:: RECORDS SUPPLIED ::

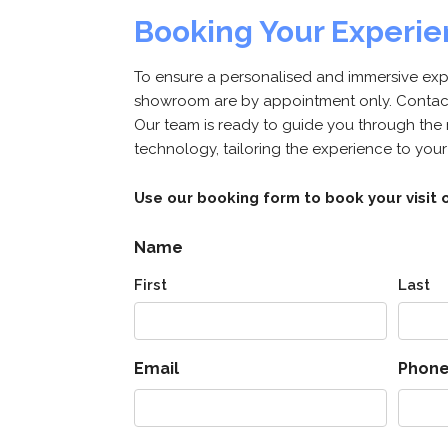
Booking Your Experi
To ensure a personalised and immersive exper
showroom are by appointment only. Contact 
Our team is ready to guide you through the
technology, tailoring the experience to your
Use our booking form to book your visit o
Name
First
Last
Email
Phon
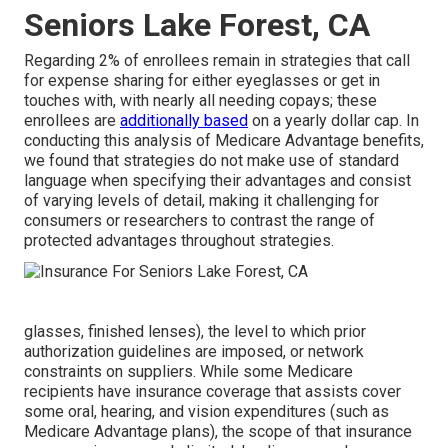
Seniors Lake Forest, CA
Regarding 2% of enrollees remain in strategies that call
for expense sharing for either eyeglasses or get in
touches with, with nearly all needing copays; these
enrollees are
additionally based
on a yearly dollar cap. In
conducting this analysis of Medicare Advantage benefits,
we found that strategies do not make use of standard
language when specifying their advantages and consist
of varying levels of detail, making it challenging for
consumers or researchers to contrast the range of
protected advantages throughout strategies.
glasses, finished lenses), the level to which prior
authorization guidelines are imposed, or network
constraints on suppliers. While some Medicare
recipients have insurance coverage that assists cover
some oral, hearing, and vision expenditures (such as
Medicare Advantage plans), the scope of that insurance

:::

Could you copy each line in the listing above that includes the word "advantages"?

language when specifying their advantages and consist
protected advantages throughout strategies.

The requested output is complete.